*Task requirements*
1. Reproduce the stretch of the Inhumanoid review from "Cast: Richard Grieco, Lara" through "bit of sense.".
2. According to the Inhumanoid review, what other title is the film also known by?

*Excerpt to read*
Segment Open
Cast: Richard Grieco, Lara Harris, Corbin Bernsen, Brittany Ashton Holmes, Robin Gammell, Ilia Volokh, Renato Powell, Conrad Goode, Grant Mathias, Cole Nelson, Jeff Dixon.

Director: Victoria Muspratt.

MPAA Rating: R

AKA: Circuit Breaker

Inhumanoid is a strange little flick. It's like the first ten or so minutes were based on a really great sounding idea for a quickie space opera adventure film that got tacked onto someone's really bad elementary school script. We're talking a script that had been mouldering in a old sock drawer since the author was thirteen yet, amazingly, this doesn't seem to have bothered anyone. Which perhaps explains why nothing in this heinous waste of a movie makes the least bit of sense.

If you can imagine a movie whose basic plot was lifted from Dead Calm but takes place in a low budget and totally uninspired Event Horizon style setting with a classic Lost in Space (the series) gone wrong feel that's basically this movie.
Segment Closed
*Excerpted records*
Segment Open
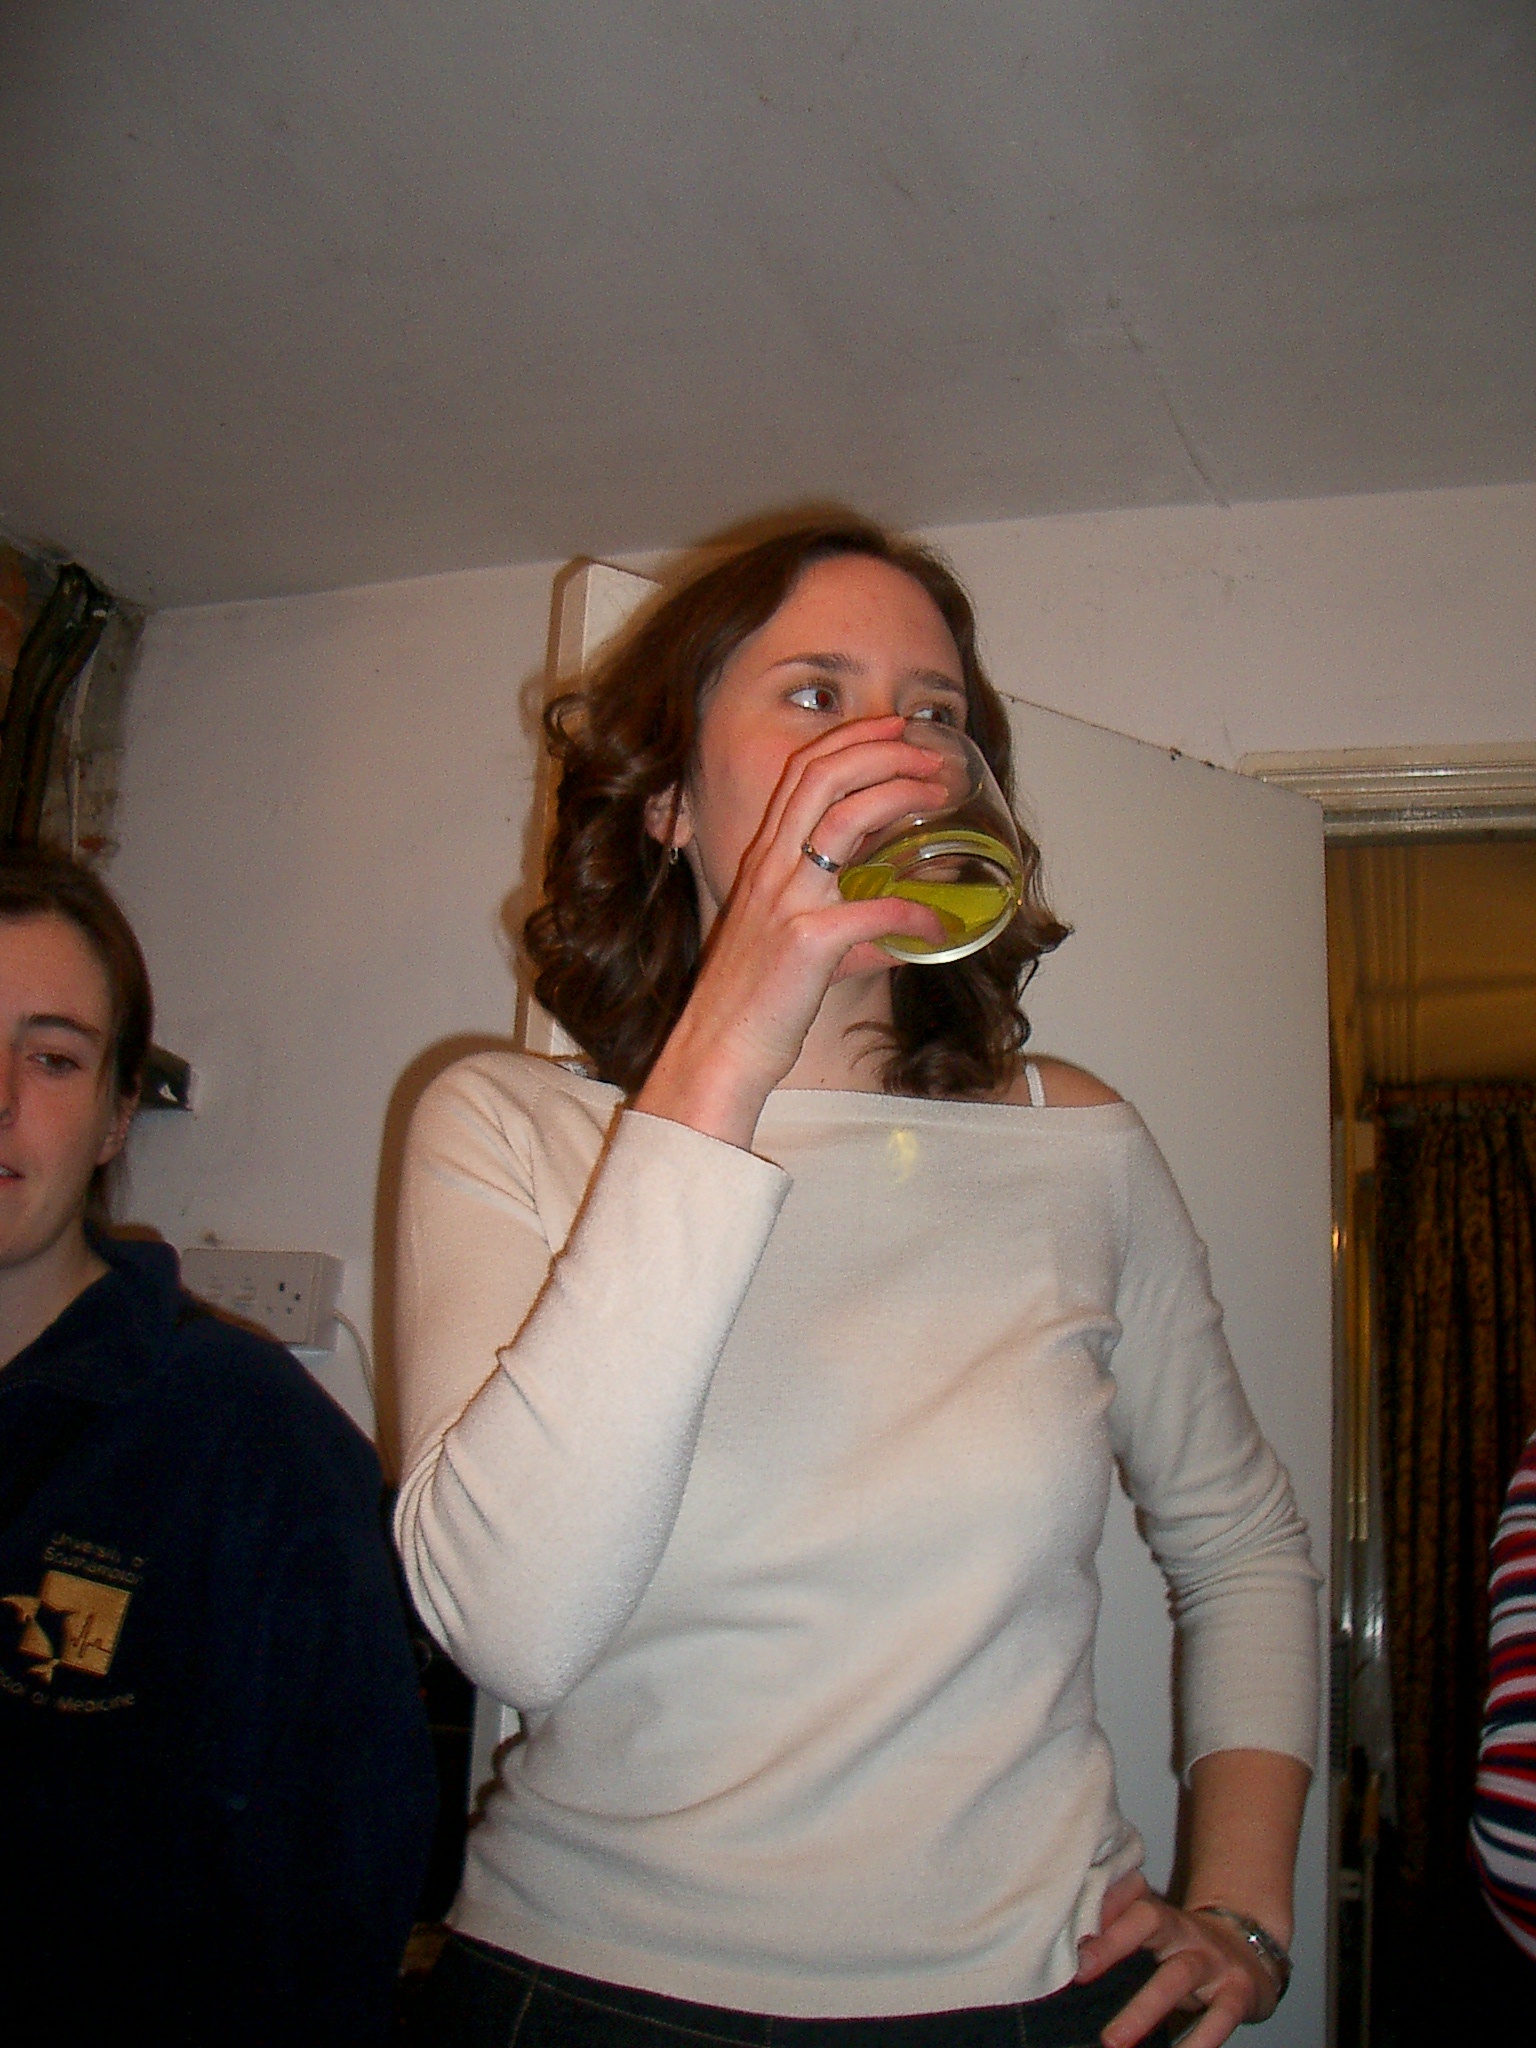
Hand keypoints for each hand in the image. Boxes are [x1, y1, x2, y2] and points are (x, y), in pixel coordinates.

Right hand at [636, 717, 949, 1144]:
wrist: (719, 1051)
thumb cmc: (755, 1004)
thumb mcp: (797, 951)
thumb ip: (850, 934)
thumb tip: (905, 938)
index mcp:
Segment Closed
*Results of the tasks*
1.
Cast: Richard Grieco, Lara Harris, Corbin Bernsen, Brittany Ashton Holmes, Robin Gammell, Ilia Volokh, Renato Powell, Conrad Goode, Grant Mathias, Cole Nelson, Jeff Dixon.

Director: Victoria Muspratt.

MPAA Rating: R

AKA: Circuit Breaker

Inhumanoid is a strange little flick. It's like the first ten or so minutes were based on a really great sounding idea for a quickie space opera adventure film that got tacked onto someone's really bad elementary school script. We're talking a script that had been mouldering in a old sock drawer since the author was thirteen yet, amazingly, this doesn't seem to have bothered anyone. Which perhaps explains why nothing in this heinous waste of a movie makes the least bit of sense.

2. Circuit Breaker